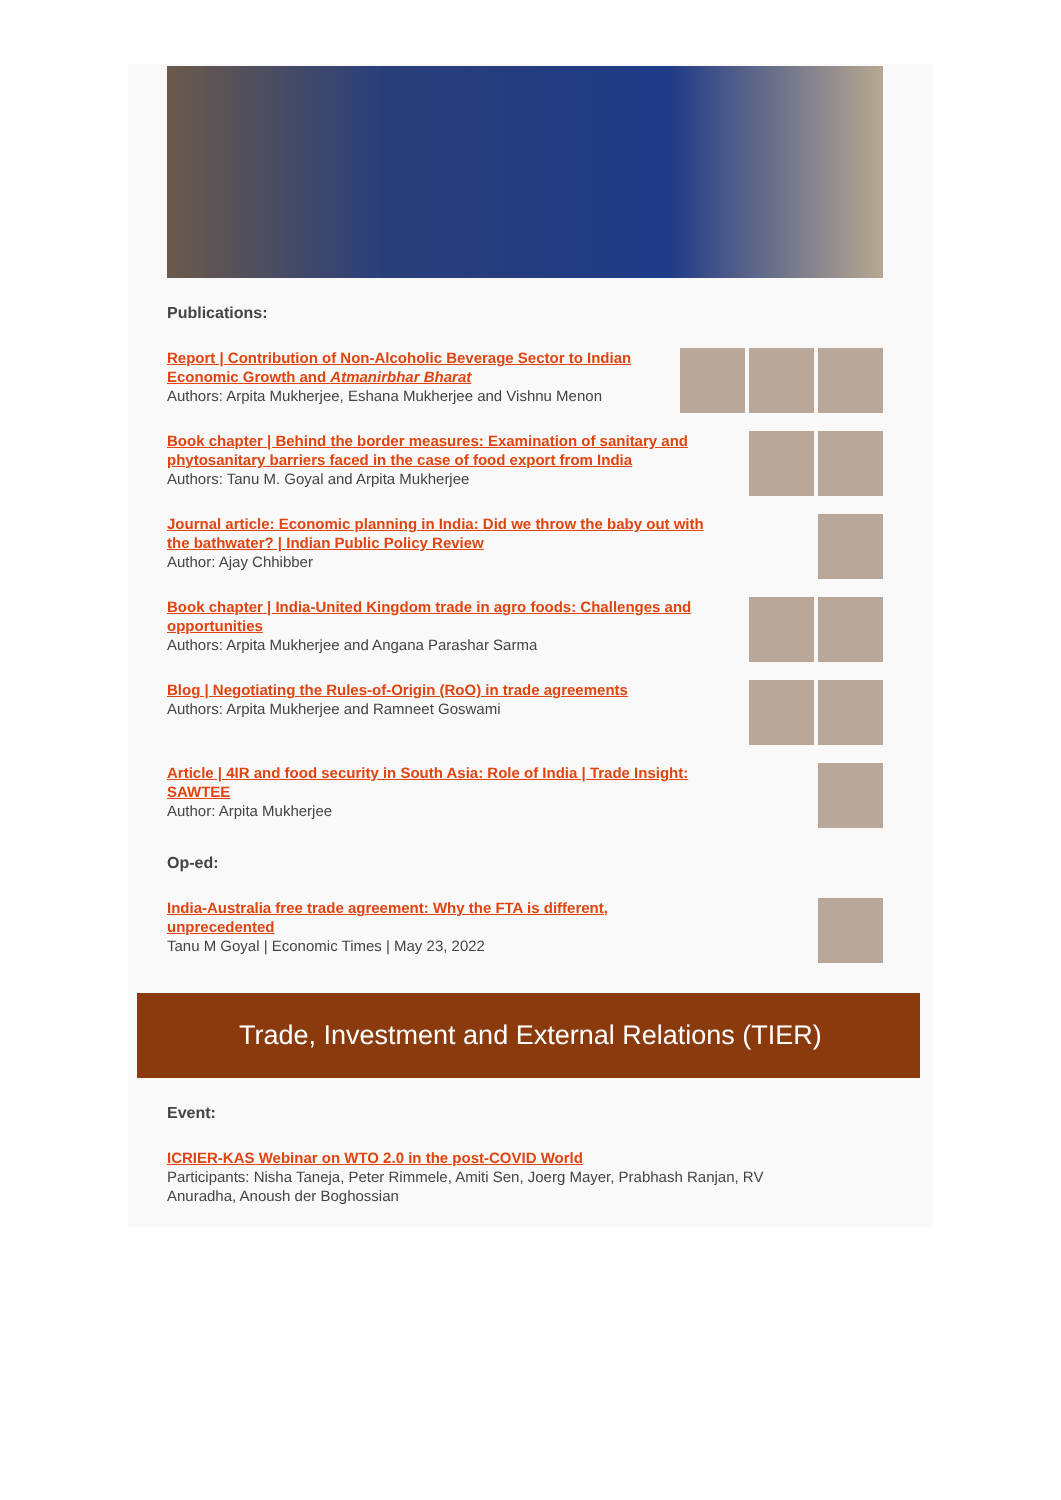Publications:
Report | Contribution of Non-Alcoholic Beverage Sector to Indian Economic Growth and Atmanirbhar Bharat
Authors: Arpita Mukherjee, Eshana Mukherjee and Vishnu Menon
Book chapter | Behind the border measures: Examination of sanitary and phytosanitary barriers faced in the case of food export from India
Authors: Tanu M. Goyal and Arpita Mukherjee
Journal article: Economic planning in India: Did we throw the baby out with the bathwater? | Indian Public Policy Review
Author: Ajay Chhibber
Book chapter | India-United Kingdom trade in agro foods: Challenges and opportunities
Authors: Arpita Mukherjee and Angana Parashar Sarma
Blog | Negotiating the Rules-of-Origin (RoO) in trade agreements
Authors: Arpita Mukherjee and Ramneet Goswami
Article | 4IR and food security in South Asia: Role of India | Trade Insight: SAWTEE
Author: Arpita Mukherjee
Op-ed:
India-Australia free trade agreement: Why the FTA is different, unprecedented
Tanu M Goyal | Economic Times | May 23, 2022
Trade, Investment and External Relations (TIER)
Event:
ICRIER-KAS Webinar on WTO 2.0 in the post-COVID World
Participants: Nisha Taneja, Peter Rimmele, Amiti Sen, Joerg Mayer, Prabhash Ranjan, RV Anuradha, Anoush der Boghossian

= = = =

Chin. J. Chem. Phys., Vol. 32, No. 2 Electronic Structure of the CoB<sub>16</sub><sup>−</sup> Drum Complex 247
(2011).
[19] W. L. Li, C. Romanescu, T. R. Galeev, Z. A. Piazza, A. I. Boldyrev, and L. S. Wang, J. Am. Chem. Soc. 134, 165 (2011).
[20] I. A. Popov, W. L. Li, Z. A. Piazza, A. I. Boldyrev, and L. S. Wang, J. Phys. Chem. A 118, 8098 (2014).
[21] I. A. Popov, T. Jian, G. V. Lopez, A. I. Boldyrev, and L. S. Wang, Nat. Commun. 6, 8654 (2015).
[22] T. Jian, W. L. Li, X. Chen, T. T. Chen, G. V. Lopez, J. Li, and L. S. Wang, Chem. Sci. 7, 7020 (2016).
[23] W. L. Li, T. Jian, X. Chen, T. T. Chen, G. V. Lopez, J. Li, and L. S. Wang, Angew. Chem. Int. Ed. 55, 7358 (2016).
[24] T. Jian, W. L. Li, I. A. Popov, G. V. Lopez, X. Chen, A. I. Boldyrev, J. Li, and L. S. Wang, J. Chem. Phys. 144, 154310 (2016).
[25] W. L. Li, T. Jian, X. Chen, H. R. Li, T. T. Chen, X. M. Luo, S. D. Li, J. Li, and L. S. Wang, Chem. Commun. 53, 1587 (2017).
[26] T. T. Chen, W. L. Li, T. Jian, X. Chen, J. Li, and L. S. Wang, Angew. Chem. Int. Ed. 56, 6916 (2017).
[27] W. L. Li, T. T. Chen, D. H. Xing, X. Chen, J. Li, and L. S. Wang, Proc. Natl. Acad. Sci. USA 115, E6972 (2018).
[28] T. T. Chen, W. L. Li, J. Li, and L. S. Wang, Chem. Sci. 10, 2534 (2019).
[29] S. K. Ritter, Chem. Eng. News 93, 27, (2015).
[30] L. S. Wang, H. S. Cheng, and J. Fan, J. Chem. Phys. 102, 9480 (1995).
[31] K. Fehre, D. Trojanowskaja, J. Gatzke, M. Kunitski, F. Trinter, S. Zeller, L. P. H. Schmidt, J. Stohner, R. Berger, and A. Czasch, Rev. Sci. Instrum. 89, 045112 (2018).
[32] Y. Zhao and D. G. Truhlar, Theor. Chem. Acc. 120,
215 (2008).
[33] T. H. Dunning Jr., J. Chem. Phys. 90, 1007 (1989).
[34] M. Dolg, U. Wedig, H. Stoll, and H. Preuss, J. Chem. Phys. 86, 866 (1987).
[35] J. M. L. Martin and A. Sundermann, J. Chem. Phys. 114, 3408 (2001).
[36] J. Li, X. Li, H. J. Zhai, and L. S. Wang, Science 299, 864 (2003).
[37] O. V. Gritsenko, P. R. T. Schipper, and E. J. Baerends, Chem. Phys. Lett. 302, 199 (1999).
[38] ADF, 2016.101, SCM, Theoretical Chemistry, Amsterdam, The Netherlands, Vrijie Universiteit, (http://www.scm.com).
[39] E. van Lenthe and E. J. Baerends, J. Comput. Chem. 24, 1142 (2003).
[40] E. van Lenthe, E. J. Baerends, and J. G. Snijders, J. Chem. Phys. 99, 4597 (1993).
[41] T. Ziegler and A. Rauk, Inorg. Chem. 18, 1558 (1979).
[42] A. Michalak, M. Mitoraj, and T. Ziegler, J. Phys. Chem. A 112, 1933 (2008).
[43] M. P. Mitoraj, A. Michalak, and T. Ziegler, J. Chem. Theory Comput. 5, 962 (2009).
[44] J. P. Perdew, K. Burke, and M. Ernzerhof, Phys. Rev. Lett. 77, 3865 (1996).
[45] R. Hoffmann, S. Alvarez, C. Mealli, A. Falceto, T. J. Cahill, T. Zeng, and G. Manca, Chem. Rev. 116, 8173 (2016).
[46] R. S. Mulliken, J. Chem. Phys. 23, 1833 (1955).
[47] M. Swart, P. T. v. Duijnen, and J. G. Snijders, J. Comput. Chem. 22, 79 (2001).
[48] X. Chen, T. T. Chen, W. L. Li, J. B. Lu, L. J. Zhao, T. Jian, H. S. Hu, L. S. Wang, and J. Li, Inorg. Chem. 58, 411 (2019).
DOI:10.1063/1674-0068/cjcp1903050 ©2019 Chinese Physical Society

= = = =

- **What to work on**
Restate word for word only the lines above from the line containing "[37] O. V. Gritsenko, P." to the line containing "[39] E. van", both of them included.

- **Finished task**
[37] O. V. Gritsenko, P. R. T. Schipper, and E. J. Baerends, Chem. Phys. Lett. 302, 199 (1999).
[38] ADF, 2016.101, SCM, Theoretical Chemistry, Amsterdam, The Netherlands, Vrijie Universiteit, (http://www.scm.com).
[39] E. van Lenthe and E. J. Baerends, J. Comput. Chem. 24, 1142 (2003).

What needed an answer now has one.